BRIEF: Give as a numbered list the lines of the entries that begin at the line that has "Kosmetiikka ja hygienia" and stop after the line that has "April 14, 2025", leaving out blank lines. Leave the pictures out of your answer.

=======

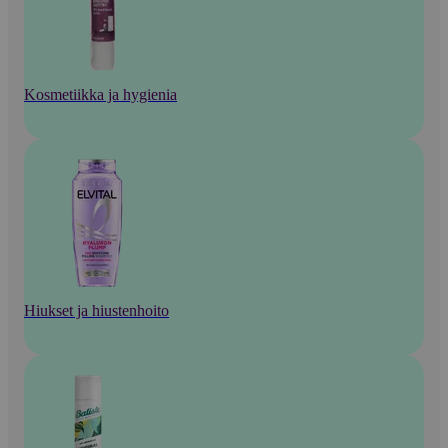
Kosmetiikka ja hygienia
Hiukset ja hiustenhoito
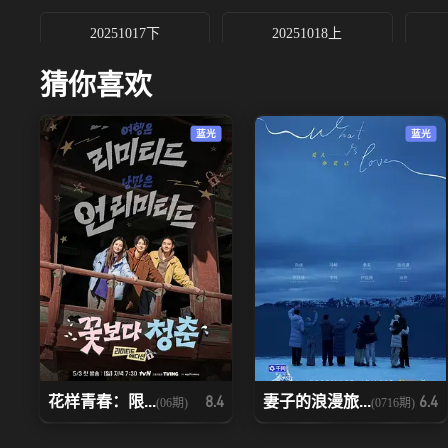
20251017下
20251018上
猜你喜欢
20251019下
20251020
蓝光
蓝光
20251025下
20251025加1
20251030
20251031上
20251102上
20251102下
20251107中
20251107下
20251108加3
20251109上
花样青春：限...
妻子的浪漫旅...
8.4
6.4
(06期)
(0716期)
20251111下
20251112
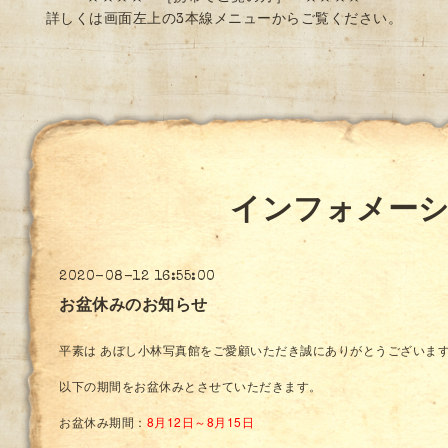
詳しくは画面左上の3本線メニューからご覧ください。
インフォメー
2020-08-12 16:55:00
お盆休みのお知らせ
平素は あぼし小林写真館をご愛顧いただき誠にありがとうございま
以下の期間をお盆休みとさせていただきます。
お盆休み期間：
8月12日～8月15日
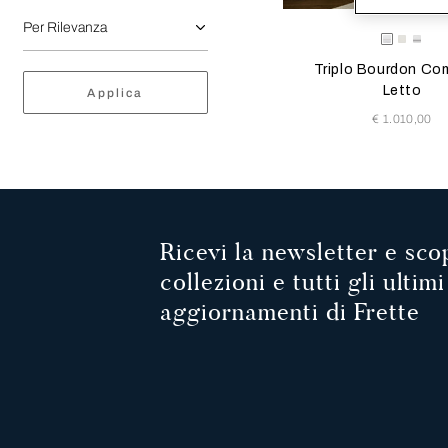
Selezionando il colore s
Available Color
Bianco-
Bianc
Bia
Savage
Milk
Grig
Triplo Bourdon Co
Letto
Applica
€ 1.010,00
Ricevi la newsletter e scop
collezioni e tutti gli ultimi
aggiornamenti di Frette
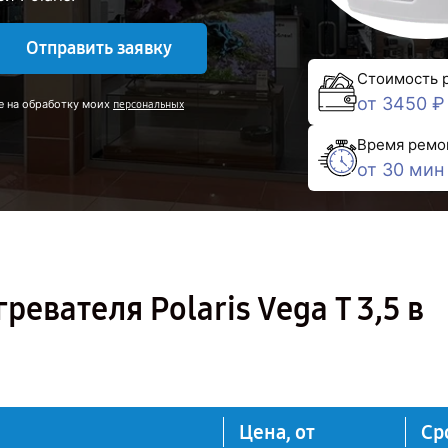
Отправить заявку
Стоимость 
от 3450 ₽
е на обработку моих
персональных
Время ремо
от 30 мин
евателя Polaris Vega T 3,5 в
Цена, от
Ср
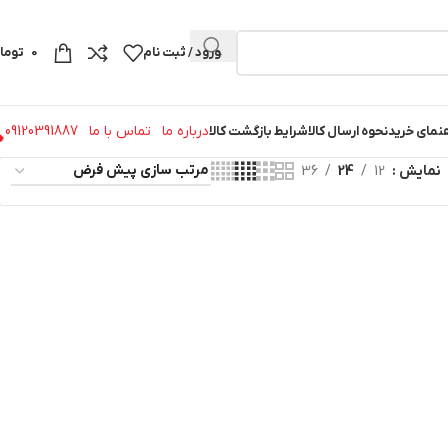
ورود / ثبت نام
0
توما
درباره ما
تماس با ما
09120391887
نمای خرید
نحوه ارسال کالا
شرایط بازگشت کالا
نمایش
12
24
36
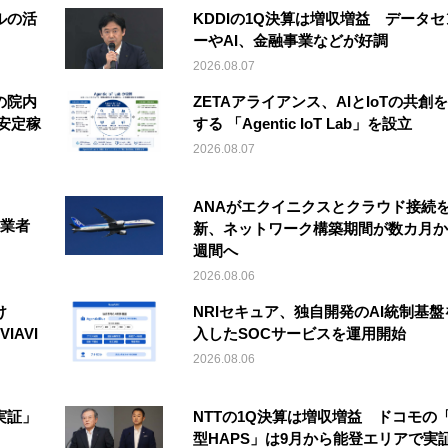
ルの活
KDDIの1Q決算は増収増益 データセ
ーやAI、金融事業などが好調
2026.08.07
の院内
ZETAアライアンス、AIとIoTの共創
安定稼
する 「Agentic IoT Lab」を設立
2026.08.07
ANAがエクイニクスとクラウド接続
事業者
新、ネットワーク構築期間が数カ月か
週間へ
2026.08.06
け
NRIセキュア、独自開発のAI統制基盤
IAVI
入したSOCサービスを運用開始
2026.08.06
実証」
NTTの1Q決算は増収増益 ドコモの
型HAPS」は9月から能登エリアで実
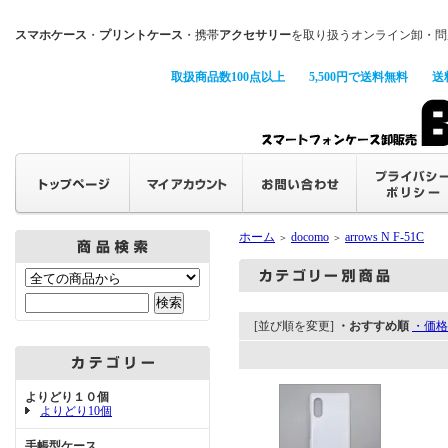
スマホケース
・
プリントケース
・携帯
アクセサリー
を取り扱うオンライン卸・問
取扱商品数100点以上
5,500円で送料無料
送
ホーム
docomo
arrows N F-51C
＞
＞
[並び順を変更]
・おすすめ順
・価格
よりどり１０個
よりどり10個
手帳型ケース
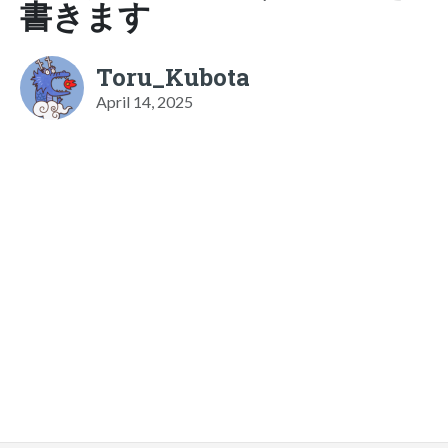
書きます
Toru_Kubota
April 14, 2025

=======

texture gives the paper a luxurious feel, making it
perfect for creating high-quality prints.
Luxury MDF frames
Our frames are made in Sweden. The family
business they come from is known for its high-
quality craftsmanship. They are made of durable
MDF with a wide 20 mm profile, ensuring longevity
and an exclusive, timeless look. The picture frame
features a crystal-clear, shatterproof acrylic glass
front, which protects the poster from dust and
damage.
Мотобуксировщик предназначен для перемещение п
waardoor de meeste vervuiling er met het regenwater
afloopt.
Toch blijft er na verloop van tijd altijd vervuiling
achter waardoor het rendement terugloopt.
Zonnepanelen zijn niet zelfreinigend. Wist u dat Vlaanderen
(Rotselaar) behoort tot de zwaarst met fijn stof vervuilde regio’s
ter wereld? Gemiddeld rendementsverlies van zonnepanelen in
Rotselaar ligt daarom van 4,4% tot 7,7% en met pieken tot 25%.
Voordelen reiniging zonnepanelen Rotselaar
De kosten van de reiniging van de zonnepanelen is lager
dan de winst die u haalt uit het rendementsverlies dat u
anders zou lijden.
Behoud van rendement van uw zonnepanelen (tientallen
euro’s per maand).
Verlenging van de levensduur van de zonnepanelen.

=======

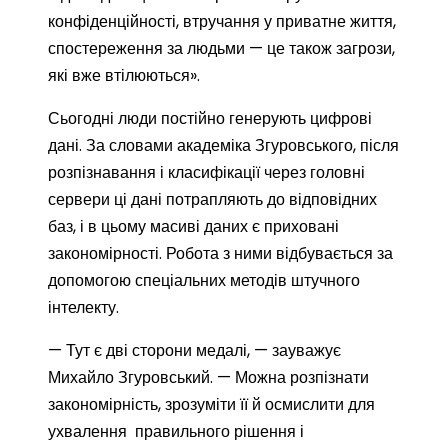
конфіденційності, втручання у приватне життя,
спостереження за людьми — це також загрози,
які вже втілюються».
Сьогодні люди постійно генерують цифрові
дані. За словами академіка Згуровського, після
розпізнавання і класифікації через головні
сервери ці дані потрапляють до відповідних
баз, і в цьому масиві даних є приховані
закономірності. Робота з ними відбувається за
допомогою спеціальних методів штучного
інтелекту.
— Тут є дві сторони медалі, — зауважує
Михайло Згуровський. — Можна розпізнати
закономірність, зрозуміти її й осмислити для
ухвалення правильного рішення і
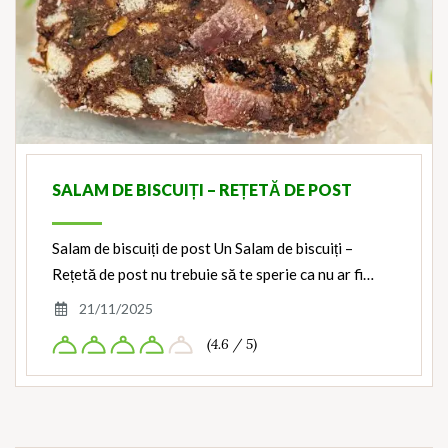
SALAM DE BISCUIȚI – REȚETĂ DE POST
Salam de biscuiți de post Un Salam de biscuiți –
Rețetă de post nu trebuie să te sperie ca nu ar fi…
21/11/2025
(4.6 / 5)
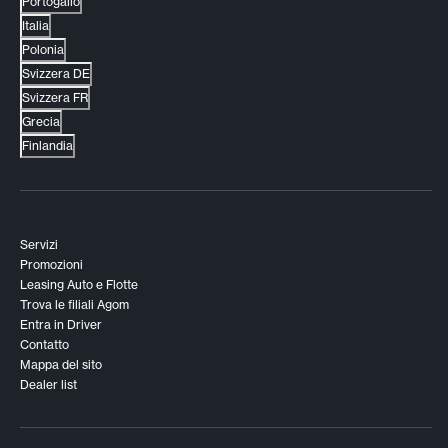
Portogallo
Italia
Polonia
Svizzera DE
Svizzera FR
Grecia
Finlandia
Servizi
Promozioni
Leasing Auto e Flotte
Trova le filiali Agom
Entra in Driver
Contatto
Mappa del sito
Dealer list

=======

EXERCISE ANSWER:
1. Kosmetiikka ja hygienia
2. Hiukset ja hiustenhoito
3. 20251017下
4. 20251018上
5. 猜你喜欢
6. 20251019下
7. 20251020
8. 蓝光
9. 蓝光
10. 20251025下
11. 20251025加1
12. 20251030
13. 20251031上
14. 20251102上
15. 20251102下
16. 20251107中
17. 20251107下
18. 20251108加3
19. 20251109上
20. 花样青春：限...
21. 妻子的浪漫旅...
22. 8.4
23. 6.4
24. (06期)
25. (0716期)
26. 20251111下
27. 20251112
28. 詳しくは画面左上の3本線メニューからご覧ください。
29. インフォメー
30. 2020-08-12 16:55:00
31. お盆休みのお知らせ
32. 平素は あぼし小林写真館をご愛顧いただき誠にありがとうございま
33. 以下の期間をお盆休みとさせていただきます。
34. お盆休み期間：
35. 8月12日～8月15日
36. Selezionando il colore s
37. Available Color
38. Bianco-
39. Bianc
40. Bia
41. Savage
42. Milk
43. Grig
44. Triplo Bourdon Co
45. Letto
46. Applica
47. € 1.010,00
48. Ricevi la newsletter e scop
49. collezioni e tutti gli ultimi
50. aggiornamenti di Frette
51. Отправить заявку
52. Стоимость 
53. от 3450 ₽
54. е на обработку моих
55. персональных
56. Время ремо
57. от 30 мин
58. евателя Polaris Vega T 3,5 в
59. Цена, от
60. Ср
61. ورود / ثبت نام
62. 0
63. توما
64. درباره ما
65. تماس با ما
66. 09120391887
67. نمای خرید
68. نحوه ارسال کالا
69. شرایط بازگشت کالا
70. نمایش
71. 12
72. 24
73. 36
74. ルの活
75. KDDIの1Q決算は増収増益 データセ
76. ーやAI、金融事業などが好調
77. 2026.08.07
78. の院内
79. ZETAアライアンス、AIとIoTの共創
80. 安定稼
81. する 「Agentic IoT Lab」を設立
82. 2026.08.07
83. ANAがエクイニクスとクラウド接続
84. 事業者
85. 新、ネットワーク構築期間が数カ月か
86. 週間へ
87. 2026.08.06
88. け
89. NRIセキュア、独自開発のAI統制基盤
90. IAVI
91. 入したSOCサービスを運用開始
92. 2026.08.06
93. 実証」
94. NTTの1Q決算は増収増益 ドコモの
95. 型HAPS」は9月から能登エリアで実
96. スマホケース
97. ・
98. プリントケース
99. ・携帯
100. アクセサリー
101. を取り扱うオンライン卸・問
102. 取扱商品数100点以上
103. 5,500円で送料無料
104. 送
105. ホーム
106. docomo
107. arrows N F-51C
108. ＞
109. ＞
110. [並び順を変更]
111. ・おすすめ順
112. ・価格
113. よりどり１０個
114. よりどり10個
115. 手帳型ケース
116. 書きます
117. Toru_Kubota
118. April 14, 2025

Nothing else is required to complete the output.